The Arirang handset, described as a “hand phone” in state media, was shown to leader Kim Jong-un during a factory tour.
North Korea has had a mobile network since 2008, but activity is heavily monitored and restricted.
Last year North Korea launched a tablet, but it later emerged it was likely to have been made in China.
Clues to the tablet’s origin were uncovered by Martyn Williams, an expert on North Korean technology, who noted that parts of the tablet’s software code suggested links to a manufacturer in Hong Kong.
The Arirang smartphone, named after a popular folk song, was unlikely to have been made in the country, Martyn Williams added.
He noted that actual manufacturing was shown, and that the device was “probably made to order by a Chinese manufacturer and shipped to the May 11 Factory where they are inspected before going on sale”.

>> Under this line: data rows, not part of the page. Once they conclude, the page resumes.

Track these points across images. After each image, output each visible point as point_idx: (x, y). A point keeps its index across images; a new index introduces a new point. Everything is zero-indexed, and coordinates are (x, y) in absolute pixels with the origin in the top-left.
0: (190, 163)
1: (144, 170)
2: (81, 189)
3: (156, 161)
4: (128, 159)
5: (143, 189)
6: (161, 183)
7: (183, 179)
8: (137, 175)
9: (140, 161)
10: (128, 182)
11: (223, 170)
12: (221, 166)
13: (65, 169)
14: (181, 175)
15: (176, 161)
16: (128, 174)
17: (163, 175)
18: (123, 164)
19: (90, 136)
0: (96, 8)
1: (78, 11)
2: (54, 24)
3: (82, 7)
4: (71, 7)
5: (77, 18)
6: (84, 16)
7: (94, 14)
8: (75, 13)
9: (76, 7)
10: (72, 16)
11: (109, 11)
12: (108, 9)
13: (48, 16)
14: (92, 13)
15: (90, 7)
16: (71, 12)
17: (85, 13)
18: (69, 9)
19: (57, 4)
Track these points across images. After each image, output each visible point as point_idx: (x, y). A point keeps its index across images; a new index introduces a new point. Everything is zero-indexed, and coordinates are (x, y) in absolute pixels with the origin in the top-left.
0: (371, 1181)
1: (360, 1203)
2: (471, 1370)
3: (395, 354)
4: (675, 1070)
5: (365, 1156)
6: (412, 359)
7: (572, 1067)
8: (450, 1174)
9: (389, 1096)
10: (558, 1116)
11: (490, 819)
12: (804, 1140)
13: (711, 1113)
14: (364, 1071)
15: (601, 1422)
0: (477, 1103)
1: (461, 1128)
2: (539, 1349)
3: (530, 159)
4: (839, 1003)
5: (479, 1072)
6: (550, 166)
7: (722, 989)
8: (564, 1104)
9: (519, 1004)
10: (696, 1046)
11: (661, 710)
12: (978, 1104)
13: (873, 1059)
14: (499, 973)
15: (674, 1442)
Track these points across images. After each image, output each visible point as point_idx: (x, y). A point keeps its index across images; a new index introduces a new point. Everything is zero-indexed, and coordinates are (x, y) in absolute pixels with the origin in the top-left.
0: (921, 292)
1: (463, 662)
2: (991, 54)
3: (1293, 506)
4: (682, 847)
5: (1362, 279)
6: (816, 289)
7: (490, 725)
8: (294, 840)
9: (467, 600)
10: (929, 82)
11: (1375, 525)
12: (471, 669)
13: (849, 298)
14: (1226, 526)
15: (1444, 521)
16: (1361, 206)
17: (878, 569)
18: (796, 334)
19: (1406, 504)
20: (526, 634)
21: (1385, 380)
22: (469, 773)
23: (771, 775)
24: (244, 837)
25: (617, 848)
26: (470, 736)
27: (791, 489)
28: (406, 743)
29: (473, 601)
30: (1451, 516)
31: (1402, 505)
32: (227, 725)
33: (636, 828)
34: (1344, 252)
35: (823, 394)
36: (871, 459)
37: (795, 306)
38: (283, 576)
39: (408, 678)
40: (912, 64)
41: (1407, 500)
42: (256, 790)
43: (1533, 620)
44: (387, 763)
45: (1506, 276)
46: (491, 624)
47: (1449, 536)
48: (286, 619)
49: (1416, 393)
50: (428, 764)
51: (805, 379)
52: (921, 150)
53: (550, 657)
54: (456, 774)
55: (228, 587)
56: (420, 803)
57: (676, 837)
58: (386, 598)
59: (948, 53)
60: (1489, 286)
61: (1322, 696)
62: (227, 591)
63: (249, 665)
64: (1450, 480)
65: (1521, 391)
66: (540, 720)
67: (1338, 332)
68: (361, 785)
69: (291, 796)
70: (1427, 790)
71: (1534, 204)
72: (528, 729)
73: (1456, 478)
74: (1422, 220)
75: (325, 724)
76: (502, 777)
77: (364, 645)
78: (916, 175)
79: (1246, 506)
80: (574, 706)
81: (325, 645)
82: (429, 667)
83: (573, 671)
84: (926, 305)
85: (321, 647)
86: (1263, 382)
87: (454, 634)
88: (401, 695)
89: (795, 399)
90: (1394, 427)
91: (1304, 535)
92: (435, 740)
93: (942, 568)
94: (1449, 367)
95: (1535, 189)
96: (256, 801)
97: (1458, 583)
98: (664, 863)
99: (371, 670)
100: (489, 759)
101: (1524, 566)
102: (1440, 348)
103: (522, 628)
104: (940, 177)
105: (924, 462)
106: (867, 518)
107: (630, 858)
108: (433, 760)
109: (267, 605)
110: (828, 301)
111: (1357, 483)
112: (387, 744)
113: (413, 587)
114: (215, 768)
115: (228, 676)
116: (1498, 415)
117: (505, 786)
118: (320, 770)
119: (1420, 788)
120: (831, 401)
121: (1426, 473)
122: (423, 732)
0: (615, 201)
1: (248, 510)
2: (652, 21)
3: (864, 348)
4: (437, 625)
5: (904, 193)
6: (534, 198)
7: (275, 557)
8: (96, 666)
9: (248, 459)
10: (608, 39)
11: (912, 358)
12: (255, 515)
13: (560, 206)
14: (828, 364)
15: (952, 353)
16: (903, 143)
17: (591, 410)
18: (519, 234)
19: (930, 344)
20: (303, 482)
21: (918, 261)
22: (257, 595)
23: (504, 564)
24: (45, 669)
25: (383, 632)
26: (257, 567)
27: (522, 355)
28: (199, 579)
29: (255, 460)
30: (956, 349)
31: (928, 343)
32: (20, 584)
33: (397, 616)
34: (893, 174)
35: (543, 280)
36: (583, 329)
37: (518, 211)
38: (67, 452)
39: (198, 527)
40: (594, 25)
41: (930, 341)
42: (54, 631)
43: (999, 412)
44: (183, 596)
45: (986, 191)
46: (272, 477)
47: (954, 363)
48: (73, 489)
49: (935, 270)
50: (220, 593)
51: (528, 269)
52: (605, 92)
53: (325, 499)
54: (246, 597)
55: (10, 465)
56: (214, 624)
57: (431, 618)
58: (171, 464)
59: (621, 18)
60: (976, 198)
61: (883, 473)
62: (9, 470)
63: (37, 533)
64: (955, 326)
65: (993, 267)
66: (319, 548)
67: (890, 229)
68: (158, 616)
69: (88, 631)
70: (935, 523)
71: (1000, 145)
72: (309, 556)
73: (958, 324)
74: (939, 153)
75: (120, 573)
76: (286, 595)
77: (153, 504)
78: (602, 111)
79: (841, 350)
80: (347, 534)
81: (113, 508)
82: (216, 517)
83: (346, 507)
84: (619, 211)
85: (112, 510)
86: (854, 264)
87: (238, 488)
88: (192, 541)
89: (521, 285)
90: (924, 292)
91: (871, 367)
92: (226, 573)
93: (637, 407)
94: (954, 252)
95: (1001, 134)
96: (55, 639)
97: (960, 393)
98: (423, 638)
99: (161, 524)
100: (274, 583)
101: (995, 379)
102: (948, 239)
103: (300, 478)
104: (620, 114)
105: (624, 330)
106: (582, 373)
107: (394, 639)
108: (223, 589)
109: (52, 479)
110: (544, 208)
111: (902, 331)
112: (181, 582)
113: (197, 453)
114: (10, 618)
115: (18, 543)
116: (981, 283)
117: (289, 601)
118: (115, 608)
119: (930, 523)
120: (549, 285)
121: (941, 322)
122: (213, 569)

Kim Jong-un was accompanied by the Korean Workers’ Party propaganda chief and the head of the Korean Central News Agency (KCNA), a hint that the devices could be used for widespread dissemination of government information.
The North Korean leader was seen to be demoing the device, which appeared to be running a version of Google’s Android mobile operating system.
There are no further details available about the smartphone’s exact specifications, but the KNCA reported that Kim Jong-un praised the “high pixels” of the built-in camera.
The article said Kim Jong-un had high hopes for the “educational significance in making people love Korean things”.
He advised that factory workers should “select and produce shapes and colors that users like”.
Mobile phones in North Korea have been available since 2008. The national network is maintained thanks to a joint operation by the North Korean government and Egyptian telecoms company Orascom.
Phones on the network are heavily restricted. They cannot access the internet and can only make calls within North Korea.
For a short time, foreigners in the country were able to use mobile internet, but this access was later revoked.
It is believed that many in North Korea, particular those near the borders, use illegally owned mobiles to contact people outside the country.
Being found in possession of a foreign phone would be a very serious crime.